PASSAGE SHOWN:
----

Walsh says he would often hold out Golden as proof of concept, presenting to interested groups aerial photos of the town as he explained how the roundabouts maintained traffic flow through the business district — without unnecessary stops — while eliminating left-turn hazards.
Ariniello sees the strategy as even more relevant now, as Colorado’s population expands and developers construct new housing and commercial centers.
“If a low-volume road turns into a high-volume road with massive development coming, it’s not that hard to incorporate roundabout concepts,” he says. “It’s not a panacea, but for situations where it makes sense, it’s an option to look at.”
Sometimes, Walsh says, the decisions can come down to having the right decision-makers in the right places at the right time, when it comes to considering roundabouts as solutions to problems traditionally addressed by traffic signals.
“I think there’s a progressive piece in there,” he says. “I think that you come from a state that’s fairly progressive and that’s why you see some of that in some of those towns as well as maybe segments of the DOT.”

----

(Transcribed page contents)
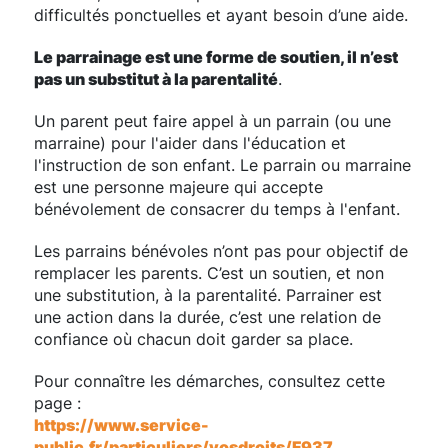
difficultés ponctuelles et ayant besoin d’une aide.
Le parrainage est une forme de soutien, il n’est
pas un substitut à la parentalité
.
Un parent peut faire appel à un parrain (ou une
marraine) pour l'aider dans l'éducation et
l'instruction de son enfant. Le parrain ou marraine
est une personne majeure qui accepte
bénévolement de consacrer du temps à l'enfant.
Les parrains bénévoles n’ont pas pour objectif de
remplacer les parents. C’est un soutien, et non
une substitution, à la parentalité. Parrainer est
une action dans la durée, c’est une relation de
confiance où chacun doit garder sa place.
Pour connaître les démarches, consultez cette
page :
https://www.service-
public.fr/particuliers/vosdroits/F937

----

WHAT YOU WILL DO:
- 1) In the passage on roundabouts, which town did Walsh present as proof of concept?
- 2) From the roundabout passage, quote the part that opens with the words containing "Sometimes, Walsh says, the" and closes with "by traffic signals.".
- 3) Continue the passage on Colorado roundabouts from its last sentence.

ANSWER SET:
- 1) Golden

- 2)
Sometimes, Walsh says, the decisions can come down to having the right decision-makers in the right places at the right time, when it comes to considering roundabouts as solutions to problems traditionally addressed by traffic signals.

- 3)
Simple as they appear, roundabouts remain constantly in a state of flux as engineers consider ways to make them both easier to navigate and safer. Walsh notes that he’s currently involved in a $750,000 research project to “whittle away” at concepts like the angle at which vehicles enter the roundabout. He adds that roundabouts in Colorado Springs, home to what he calls the “first generation,” may look and perform differently than what’s being constructed now, in what he considers the third or fourth generation guided by more recent research.
Whether it’s entry angle (which largely avoids T-bone style crashes), placement of a sign, rolled curbs to facilitate large truck traffic or how crosswalks are installed, engineers continually assess details that can influence how well roundabouts perform. There’s also the matter of driver familiarity. Signal lights have bred some bad habits — particularly in recent years when a red light might as well mean “time to check your texts.”
Roundabouts may pause traffic, but they depend on a higher level of attention in order to work.
“You’ve got to actually drive your car through a roundabout, there’s no messing around,” Walsh says. “I mean, people are expecting you to be on your game, meaning you better take the gap when it’s there, and you better keep moving because I didn’t plan on you doing a text here.”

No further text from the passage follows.